**EXERCISE PROMPT:**
Count, in the entries below, the lines in which "events" occurs. Give the number, nothing more.

**PROVIDED MATERIAL:**
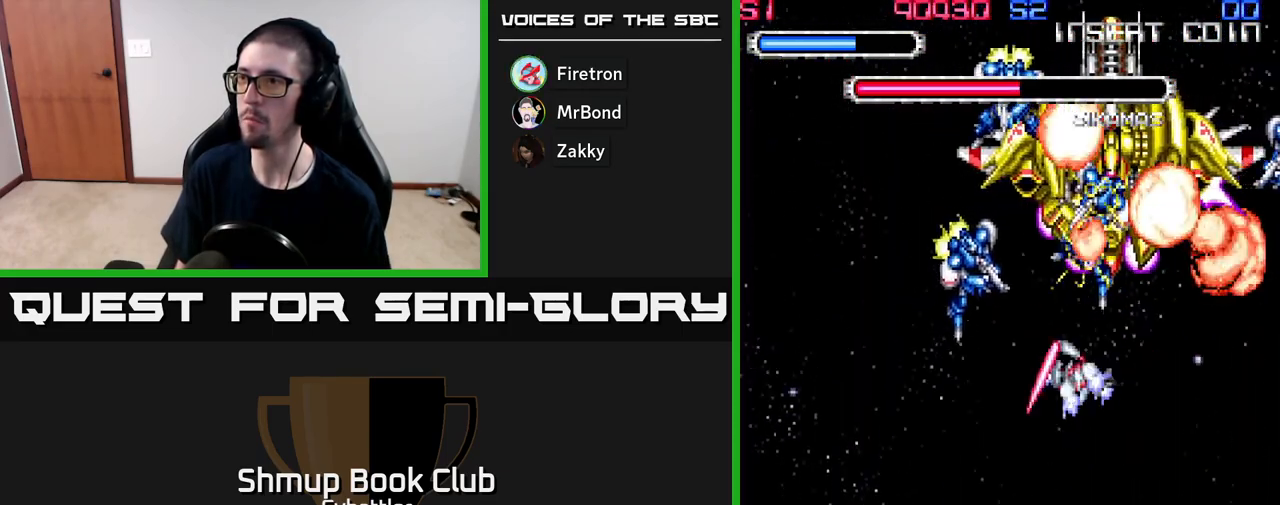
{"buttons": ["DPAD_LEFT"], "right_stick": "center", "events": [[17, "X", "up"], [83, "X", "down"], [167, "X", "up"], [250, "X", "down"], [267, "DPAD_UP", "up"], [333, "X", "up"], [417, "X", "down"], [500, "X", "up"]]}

...

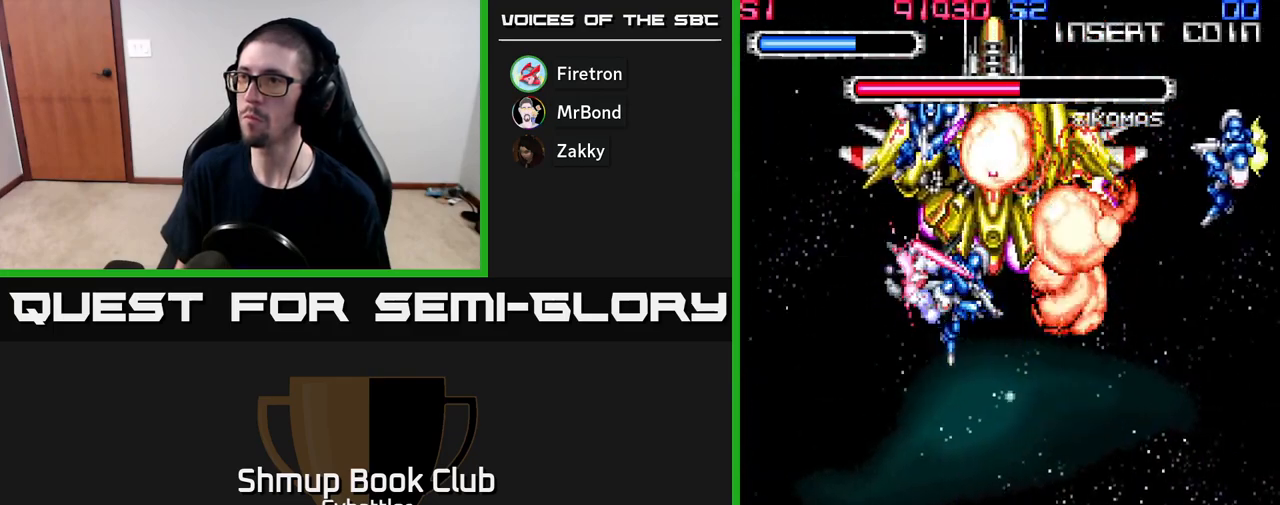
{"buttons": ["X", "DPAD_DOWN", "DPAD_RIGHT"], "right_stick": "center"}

==

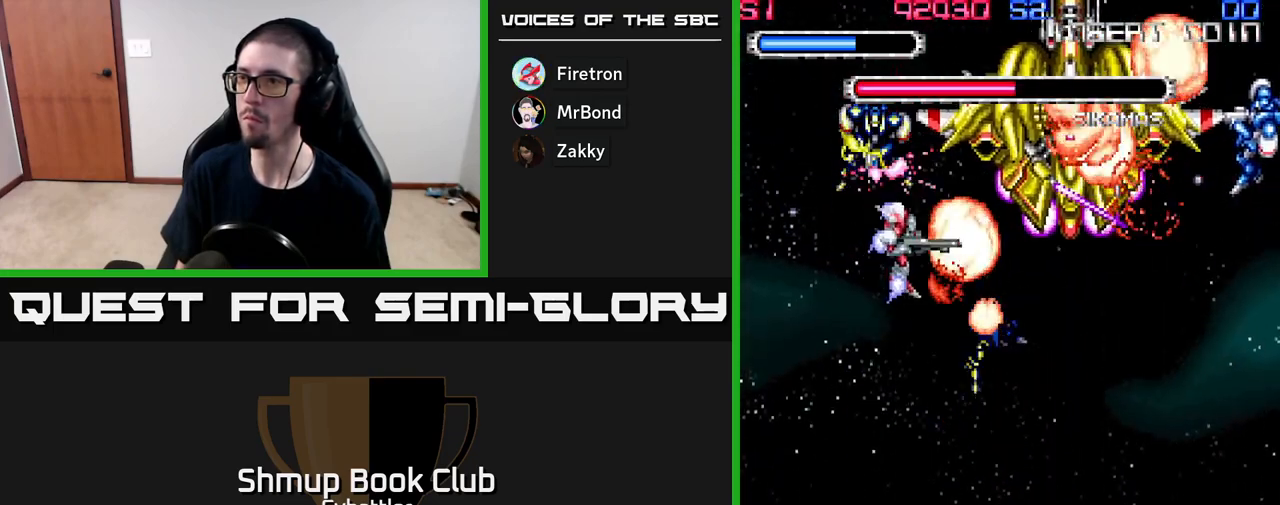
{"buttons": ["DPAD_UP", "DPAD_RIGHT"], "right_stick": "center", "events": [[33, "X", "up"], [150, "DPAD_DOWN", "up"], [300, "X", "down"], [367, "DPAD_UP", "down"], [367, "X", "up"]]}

**PROBLEM SOLUTION:**
2